At the other end of the process, US courts recently ruled that the output of AI models cannot be patented since it is not the product of a human being, therefore it should be in the public domain.
The case lodged by Silverman and others is unlikely to succeed, according to Wales, and the law against copyrighting AI output will hold for now. But he has no doubt that around the world there will be pressure to change the legislation, particularly on the input side.
See also: Jimmy Wales: Online Safety Bill doesn't make sense
"We see a real danger in this idea that your copyright on something somehow means you own the facts in it, because that's never been the case for copyright," he said.

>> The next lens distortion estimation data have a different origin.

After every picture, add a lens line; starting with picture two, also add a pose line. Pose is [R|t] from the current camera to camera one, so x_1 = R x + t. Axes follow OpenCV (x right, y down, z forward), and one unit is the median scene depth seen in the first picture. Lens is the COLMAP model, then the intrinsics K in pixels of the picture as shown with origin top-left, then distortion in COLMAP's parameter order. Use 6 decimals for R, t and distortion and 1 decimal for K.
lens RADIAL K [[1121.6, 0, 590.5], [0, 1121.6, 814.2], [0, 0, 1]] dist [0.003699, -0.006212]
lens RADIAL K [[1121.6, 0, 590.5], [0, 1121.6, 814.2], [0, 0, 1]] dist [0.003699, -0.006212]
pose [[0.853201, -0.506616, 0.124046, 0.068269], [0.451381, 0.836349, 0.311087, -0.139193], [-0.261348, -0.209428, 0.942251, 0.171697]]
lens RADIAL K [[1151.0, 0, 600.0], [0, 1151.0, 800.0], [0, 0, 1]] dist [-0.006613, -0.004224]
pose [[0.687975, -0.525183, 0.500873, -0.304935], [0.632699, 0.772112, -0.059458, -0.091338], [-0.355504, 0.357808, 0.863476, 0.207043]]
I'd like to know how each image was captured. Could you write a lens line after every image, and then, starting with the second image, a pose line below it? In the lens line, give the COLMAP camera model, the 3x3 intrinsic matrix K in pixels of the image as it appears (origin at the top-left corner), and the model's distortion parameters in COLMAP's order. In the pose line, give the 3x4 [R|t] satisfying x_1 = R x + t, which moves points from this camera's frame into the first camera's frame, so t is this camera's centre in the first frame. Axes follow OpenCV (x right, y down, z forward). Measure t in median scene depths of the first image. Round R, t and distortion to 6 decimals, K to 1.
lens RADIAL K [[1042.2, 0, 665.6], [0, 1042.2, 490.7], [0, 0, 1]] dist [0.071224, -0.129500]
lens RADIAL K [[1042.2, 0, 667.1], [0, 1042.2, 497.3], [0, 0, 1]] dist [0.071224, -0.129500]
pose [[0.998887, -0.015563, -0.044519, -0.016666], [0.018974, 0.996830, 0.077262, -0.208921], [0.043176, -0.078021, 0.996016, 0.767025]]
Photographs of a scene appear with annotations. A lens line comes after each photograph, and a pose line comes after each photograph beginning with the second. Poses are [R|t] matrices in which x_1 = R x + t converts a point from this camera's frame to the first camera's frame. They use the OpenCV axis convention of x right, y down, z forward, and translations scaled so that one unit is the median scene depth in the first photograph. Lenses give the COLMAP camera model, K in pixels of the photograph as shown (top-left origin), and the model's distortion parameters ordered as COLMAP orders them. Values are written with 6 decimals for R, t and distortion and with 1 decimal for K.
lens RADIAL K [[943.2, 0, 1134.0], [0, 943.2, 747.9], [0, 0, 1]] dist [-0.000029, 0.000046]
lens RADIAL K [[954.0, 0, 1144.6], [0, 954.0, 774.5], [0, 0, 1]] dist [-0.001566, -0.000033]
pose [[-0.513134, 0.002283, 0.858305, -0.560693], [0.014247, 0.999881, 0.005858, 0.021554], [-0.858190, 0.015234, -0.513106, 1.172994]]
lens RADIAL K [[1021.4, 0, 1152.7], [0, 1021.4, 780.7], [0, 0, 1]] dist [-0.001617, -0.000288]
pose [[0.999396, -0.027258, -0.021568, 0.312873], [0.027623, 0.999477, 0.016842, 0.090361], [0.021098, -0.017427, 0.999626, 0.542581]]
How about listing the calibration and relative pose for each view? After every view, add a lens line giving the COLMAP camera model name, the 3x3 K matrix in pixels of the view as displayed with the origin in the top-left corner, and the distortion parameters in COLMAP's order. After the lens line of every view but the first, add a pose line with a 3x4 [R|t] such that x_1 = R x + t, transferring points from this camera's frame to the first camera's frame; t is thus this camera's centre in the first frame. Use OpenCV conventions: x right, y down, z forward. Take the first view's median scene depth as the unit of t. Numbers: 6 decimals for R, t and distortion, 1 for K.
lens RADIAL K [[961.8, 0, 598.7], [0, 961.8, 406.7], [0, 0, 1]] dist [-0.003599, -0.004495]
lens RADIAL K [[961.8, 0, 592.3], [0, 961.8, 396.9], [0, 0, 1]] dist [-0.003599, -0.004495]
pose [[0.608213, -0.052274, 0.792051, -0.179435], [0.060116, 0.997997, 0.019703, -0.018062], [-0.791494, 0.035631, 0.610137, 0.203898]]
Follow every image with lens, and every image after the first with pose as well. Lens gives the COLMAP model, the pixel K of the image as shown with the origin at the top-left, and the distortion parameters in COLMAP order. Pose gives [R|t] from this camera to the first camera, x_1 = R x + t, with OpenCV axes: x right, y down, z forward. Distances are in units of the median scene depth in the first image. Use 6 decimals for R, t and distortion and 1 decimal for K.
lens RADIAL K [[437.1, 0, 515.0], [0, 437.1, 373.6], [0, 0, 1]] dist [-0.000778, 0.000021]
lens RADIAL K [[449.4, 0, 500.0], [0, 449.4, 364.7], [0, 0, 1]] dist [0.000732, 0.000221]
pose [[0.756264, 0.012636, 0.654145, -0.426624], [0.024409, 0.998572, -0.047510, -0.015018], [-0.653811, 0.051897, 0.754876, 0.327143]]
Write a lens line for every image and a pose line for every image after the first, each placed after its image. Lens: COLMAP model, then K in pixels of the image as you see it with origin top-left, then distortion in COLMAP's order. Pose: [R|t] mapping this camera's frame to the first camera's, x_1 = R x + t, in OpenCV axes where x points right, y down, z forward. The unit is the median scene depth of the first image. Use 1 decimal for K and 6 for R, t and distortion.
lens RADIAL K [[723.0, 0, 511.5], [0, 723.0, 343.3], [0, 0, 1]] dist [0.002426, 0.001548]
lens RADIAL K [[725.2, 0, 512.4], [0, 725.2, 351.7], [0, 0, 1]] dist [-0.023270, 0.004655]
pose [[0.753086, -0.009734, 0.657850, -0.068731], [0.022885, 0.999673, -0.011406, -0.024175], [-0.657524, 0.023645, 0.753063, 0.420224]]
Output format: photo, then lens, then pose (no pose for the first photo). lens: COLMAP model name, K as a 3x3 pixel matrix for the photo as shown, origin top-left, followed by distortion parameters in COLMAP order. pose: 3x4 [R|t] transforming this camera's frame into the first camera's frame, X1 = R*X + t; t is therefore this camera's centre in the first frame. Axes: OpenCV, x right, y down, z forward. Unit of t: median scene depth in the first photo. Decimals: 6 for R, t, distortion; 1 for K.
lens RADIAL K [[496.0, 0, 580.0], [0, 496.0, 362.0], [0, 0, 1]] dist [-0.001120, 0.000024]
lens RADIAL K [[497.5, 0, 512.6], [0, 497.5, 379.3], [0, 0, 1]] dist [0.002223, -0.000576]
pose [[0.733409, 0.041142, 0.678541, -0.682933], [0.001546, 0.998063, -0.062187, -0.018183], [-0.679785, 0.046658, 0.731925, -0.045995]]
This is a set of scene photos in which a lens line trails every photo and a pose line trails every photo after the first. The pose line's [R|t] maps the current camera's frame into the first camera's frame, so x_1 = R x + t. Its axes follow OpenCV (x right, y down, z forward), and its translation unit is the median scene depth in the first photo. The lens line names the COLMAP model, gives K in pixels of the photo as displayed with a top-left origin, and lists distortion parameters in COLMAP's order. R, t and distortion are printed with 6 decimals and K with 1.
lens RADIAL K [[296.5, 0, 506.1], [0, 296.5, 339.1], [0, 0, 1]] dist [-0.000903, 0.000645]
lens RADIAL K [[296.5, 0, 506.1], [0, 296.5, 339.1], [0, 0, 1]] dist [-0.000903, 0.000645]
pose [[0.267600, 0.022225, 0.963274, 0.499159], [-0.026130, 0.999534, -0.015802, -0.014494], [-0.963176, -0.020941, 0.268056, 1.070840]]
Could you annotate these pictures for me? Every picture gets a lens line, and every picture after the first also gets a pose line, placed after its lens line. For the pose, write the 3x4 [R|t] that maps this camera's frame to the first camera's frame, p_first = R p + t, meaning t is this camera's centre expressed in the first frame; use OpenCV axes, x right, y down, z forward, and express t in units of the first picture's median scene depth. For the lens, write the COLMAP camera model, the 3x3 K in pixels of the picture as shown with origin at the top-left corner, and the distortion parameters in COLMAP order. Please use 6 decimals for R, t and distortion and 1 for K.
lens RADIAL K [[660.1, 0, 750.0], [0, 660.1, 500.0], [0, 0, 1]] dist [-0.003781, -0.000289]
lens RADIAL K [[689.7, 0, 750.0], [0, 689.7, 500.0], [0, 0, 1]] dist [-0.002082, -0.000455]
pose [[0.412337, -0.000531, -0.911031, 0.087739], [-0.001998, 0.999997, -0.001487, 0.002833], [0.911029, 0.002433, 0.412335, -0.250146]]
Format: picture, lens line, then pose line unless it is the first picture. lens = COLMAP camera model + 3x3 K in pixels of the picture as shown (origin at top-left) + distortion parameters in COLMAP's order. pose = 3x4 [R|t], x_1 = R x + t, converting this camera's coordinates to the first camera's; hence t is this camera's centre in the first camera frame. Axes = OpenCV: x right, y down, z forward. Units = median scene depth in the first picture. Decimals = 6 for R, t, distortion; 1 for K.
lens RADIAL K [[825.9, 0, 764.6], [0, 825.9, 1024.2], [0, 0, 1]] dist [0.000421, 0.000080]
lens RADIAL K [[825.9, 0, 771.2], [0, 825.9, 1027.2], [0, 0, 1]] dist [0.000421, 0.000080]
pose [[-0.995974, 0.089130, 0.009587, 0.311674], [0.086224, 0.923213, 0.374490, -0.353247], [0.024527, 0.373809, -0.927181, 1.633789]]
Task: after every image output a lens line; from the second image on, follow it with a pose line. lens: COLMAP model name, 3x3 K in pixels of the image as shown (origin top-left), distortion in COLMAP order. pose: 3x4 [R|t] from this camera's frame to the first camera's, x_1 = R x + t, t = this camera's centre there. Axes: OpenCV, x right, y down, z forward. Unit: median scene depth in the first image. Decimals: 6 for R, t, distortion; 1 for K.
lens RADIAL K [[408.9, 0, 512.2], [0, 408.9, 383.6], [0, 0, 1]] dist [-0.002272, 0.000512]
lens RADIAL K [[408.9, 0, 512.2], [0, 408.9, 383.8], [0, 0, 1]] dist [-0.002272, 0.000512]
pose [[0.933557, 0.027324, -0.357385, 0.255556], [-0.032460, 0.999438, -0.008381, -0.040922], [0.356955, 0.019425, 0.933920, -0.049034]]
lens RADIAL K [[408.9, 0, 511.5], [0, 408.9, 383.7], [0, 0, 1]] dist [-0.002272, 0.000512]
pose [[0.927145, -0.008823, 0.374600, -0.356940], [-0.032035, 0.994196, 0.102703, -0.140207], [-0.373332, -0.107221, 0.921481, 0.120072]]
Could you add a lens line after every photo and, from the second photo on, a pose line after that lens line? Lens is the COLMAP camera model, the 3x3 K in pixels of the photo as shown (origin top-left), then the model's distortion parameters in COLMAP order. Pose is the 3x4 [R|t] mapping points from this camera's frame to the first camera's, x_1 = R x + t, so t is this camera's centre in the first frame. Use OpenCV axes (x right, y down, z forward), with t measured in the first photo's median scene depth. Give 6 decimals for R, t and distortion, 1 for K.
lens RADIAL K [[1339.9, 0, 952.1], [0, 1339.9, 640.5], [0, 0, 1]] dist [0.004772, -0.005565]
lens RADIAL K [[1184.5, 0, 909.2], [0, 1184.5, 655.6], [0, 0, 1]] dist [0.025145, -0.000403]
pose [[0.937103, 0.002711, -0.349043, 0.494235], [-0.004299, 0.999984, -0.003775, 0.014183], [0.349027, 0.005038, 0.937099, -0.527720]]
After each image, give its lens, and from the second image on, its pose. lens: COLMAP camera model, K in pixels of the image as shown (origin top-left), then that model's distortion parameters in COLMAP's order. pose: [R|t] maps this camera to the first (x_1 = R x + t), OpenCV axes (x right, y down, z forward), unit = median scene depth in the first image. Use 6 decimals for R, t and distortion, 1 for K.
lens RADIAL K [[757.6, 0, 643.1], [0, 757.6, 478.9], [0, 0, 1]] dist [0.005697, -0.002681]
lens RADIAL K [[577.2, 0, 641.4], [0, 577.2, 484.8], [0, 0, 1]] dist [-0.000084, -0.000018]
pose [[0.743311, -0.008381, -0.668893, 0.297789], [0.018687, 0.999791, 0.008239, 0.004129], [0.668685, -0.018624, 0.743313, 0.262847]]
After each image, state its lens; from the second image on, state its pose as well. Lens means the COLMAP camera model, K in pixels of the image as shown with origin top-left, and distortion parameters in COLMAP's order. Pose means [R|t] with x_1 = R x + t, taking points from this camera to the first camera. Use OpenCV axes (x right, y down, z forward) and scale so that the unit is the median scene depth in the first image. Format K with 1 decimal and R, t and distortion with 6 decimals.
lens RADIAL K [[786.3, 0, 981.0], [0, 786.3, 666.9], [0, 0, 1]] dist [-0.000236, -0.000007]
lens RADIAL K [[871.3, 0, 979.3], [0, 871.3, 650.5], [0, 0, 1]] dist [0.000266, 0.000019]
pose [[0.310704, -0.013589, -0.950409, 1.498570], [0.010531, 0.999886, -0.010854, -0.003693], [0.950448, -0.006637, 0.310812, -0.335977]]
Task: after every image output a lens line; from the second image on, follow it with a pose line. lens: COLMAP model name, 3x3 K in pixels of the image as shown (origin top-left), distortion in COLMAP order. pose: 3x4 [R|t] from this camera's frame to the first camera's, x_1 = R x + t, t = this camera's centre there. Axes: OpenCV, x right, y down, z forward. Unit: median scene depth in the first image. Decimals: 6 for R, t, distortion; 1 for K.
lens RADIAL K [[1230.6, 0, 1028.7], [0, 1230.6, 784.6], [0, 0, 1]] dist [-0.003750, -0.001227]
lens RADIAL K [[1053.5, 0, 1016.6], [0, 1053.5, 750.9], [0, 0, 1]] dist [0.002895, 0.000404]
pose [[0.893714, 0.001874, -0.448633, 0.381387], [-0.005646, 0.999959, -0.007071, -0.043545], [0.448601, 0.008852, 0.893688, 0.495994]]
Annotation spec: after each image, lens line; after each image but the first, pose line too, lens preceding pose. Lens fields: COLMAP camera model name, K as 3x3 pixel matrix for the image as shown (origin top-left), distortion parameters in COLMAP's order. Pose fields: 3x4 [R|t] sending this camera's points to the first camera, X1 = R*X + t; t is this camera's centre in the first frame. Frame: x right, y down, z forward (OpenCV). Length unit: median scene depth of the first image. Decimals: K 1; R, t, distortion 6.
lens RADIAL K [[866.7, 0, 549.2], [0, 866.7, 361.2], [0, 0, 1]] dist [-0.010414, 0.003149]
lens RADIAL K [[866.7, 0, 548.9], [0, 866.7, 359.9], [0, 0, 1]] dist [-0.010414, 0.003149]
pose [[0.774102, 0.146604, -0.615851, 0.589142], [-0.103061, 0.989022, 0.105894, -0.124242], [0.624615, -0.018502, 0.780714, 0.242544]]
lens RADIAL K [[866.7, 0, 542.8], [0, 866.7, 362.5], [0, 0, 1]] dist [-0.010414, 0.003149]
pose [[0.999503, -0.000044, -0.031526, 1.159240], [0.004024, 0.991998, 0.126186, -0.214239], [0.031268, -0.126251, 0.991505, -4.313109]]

"And obviously, some of the scientific publishers like Elsevier would love to say, finally, you can stop using Wikipedia to read about scientific papers. We want to sell those instead."
On the output side, Wales said the sudden influx of new AI generated data in the public domain is going to be "really interesting. This huge volume of body of text is going to be not copyrightable."
On AI regulation
Wales said there is no easy solution to regulating AI, but added that in his opinion the EU's approach to is misguided, since it is aimed at "only a handful of big tech giants."
It overlooks the open source models which are progressing rapidly and are in many cases comparable with those developed by the big names, and is overly prescriptive, he said, predicting it will be overtaken by events.
"In my view, the EU AI act is a classic piece of European legislation that is going to leave Europe behind and the US completely dominant."